Devolving? I don’t think so!
I love watching the progression of the “Hunger Games style battle royale” of retail. I’ll regularly catch up on the latest updates over my morning coffee completely captivated - Sainsburys buys Asda, Toys ‘R’ Us folds and trying to predict what corner of the market Amazon will conquer next? Can they be defeated? (Why are we even trying to defeat them?!)
“The glory days of retailers are over.”
People say retail is dying (like a dramatic scene from Casualty)! However, I believe retail is like a long running soap opera.... A guilty pleasure that secretly none of us will give up on.
Yes, the nature of retail is changing.
Retaining consumers and increasing brand reach is requiring an intelligence and skill from all angles. Retailers are being challenged to stitch the digital and the tangible together to create content that is engaging and personalised, and to provide products that are sustainable, ethically conscious and socially aware........ no small challenge!

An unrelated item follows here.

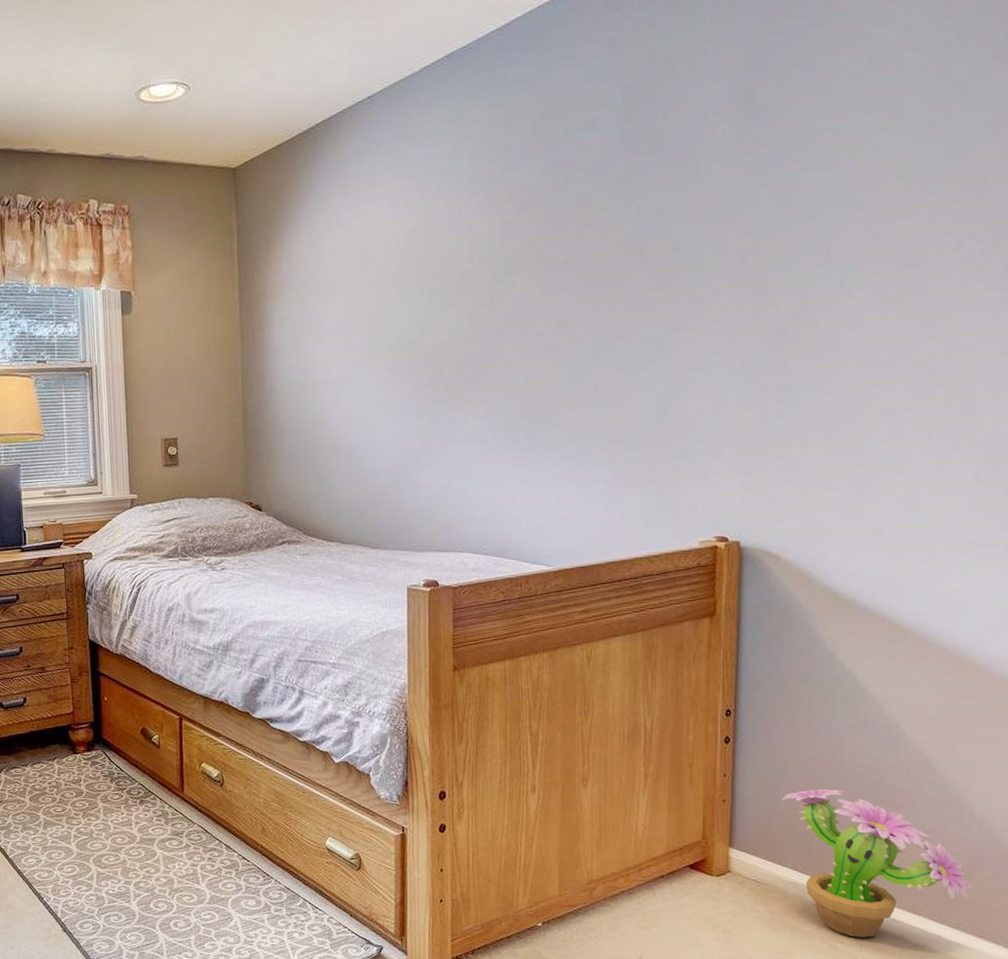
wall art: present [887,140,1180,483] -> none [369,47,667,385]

For me, I love trying to predict where retail goes next. It’s a TV box set I can’t stop watching. The heroes and villains of the retail world and all the time I know that I can affect change simply by where/how I choose to spend my money.
The power is in our hands people, watch this space with anticipation not fear.
Retail has been in a constant state of renewal since the earliest days of commerce. Artisans were disrupted by merchants, who were disrupted by bazaars and spice-route traders. Pushcarts disrupted stand-alone stores. The Sears Roebuck catalog of 1893 disrupted the first era of brick-and-mortar retail. Malls disrupted the town square; superstores and category-killers disrupted the local five-and-dime. And now, off-price, dollar stores, fast-fashion and online players are shaking up the industry. Through it all, retail has survived.